The hub builds on Spotlight on Africa’s long-standing presence in the region, including its women’s and paediatric hospitals, and is designed to equip young people with market-relevant digital skills while supporting community-driven innovation and entrepreneurship.
The Ministry of ICT and National Guidance has formalised a partnership with Spotlight on Africa and Algorithmic Partners through a Memorandum of Understanding, marking a practical next step in Uganda’s digital transformation agenda.
At the centre of the agreement is the establishment of an ICT Innovation Hub in Mbale. The hub builds on Spotlight on Africa’s long-standing presence in the region, including its women’s and paediatric hospitals, and is designed to equip young people with market-relevant digital skills while supporting community-driven innovation and entrepreneurship.
Speaking at the signing, Dr. Aminah Zawedde, Permanent Secretary at the Ministry, emphasised the shift from intent to execution. She noted that the partnership reflects the role of private sector leadership in advancing digital transformation, strengthening regional growth, expanding ICT skills, and supporting women’s empowerment, all with a clear focus on delivery and results.

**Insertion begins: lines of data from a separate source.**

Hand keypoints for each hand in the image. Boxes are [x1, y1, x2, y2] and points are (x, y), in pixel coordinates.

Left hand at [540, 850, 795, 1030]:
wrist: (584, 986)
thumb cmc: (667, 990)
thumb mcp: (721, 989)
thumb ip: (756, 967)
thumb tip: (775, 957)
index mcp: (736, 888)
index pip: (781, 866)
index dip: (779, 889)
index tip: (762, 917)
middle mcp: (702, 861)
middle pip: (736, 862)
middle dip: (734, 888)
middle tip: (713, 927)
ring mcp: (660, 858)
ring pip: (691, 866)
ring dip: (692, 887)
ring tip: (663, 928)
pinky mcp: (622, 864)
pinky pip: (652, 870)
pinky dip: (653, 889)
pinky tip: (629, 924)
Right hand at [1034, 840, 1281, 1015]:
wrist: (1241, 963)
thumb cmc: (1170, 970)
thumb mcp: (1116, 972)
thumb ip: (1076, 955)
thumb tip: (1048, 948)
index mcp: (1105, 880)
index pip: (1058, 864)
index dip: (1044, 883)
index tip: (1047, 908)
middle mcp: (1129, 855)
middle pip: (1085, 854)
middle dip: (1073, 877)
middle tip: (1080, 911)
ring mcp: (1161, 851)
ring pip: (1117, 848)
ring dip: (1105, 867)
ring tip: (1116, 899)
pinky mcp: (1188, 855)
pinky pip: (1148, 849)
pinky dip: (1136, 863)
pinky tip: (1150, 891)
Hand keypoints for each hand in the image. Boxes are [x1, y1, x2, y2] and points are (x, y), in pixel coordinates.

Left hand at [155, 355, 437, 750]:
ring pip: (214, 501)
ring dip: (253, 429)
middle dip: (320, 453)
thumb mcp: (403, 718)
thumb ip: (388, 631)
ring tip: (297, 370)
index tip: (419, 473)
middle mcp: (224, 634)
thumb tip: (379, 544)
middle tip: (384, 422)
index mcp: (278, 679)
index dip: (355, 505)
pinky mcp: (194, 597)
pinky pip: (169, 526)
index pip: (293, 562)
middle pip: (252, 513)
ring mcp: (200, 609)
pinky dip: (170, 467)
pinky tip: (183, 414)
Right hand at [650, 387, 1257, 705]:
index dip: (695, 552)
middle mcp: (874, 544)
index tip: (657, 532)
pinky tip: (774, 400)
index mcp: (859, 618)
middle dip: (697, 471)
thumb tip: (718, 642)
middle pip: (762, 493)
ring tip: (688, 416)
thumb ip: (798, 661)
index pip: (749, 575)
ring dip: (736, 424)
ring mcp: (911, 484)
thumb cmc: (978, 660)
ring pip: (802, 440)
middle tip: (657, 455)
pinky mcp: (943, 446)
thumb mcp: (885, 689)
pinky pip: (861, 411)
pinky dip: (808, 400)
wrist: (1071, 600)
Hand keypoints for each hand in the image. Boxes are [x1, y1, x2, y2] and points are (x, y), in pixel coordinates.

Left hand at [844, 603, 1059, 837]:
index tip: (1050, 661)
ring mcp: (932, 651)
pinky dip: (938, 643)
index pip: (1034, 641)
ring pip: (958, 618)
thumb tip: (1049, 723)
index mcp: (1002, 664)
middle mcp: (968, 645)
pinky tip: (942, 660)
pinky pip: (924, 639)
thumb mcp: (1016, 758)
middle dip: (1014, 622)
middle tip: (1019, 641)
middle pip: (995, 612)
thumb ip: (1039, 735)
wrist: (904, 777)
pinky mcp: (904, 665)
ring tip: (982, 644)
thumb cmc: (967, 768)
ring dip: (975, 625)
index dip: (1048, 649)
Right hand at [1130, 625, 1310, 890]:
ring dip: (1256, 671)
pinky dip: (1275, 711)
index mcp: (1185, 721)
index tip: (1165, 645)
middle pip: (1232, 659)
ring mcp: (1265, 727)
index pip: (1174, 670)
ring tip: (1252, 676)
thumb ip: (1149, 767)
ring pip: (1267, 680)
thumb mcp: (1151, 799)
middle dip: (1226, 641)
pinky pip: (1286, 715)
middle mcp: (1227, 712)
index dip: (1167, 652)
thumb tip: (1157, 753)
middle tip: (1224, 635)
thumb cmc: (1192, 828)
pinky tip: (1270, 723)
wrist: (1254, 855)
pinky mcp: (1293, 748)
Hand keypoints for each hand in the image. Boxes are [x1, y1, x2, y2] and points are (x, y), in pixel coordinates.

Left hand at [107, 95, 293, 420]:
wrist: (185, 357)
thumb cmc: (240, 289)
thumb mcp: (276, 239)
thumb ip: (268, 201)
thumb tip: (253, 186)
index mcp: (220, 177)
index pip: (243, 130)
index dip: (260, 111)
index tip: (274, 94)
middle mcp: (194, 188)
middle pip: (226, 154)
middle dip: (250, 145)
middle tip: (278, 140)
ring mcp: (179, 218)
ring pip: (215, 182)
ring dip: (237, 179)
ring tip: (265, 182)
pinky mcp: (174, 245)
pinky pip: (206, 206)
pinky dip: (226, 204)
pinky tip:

The Mbale hub will offer training across a broad skills pipeline, from basic digital literacy to advanced competencies such as coding, artificial intelligence, and blockchain. A core intervention under the MOU is the deployment of a blockchain-based digital certification system developed with Algorithmic Partners. The system is designed to reduce document fraud and enable secure, tamper-proof verification of qualifications.
According to Tomos Rees, Director at Algorithmic Partners, the certification platform directly addresses trust gaps in skills recognition. It strengthens confidence among training institutions, employers, and graduates while improving transparency and efficiency across the system.
Spotlight on Africa has operated in Uganda for over two decades, focusing on education, health, clean water, and economic empowerment. Its ICT programmes have already trained more than 800 graduates, 570 of whom are women, with over 60% securing employment through the skills they acquired. The organisation plans to establish five ICT centres over the next five years, with Mbale serving as a central anchor.
Beyond skills training, the partnership aims to expand access and equity. It supports extending digital public services to rural and underserved communities where connectivity and access gaps persist. In practical terms, this means more efficient and transparent service delivery, reduced fraud, stronger local innovation ecosystems, new opportunities for SMEs and young entrepreneurs, and deeper digital inclusion.
The initiative aligns with Uganda’s digital transformation roadmap, which prioritises digital infrastructure, services, cybersecurity and data protection, digital skills, and innovation. Programmes such as the DigiTrack mobile computer lab have already trained more than 11,000 people nationwide in the last two quarters of this financial year, including youth with special needs, by taking digital skills directly to communities.
It also complements Uganda’s Business Process Outsourcing strategy, which aims to connect young, English-speaking professionals to global markets. Through initiatives such as Uganda–Japan Connect, facilitated by Japan International Cooperation Agency, Ugandan firms have already secured contracts and created employment through international partnerships.
The partnership drew strong international support. H.E Lisa Chesney, British High Commissioner to Uganda, described the collaboration as a model of co-creation that combines Uganda’s youthful talent with UK expertise to generate sustainable economic impact.
H.E Nimisha Jayant Madhvani, Uganda’s High Commissioner to the United Kingdom, echoed this view, underscoring the importance of government, private sector, and civil society working together to deliver inclusive digital growth.
What this partnership ultimately represents is a move away from abstract ambition toward measurable outcomes. By addressing trust, reach, and equity, it reinforces Uganda’s commitment to building a skills-driven digital economy where technology delivers real value to citizens, not just promises on paper.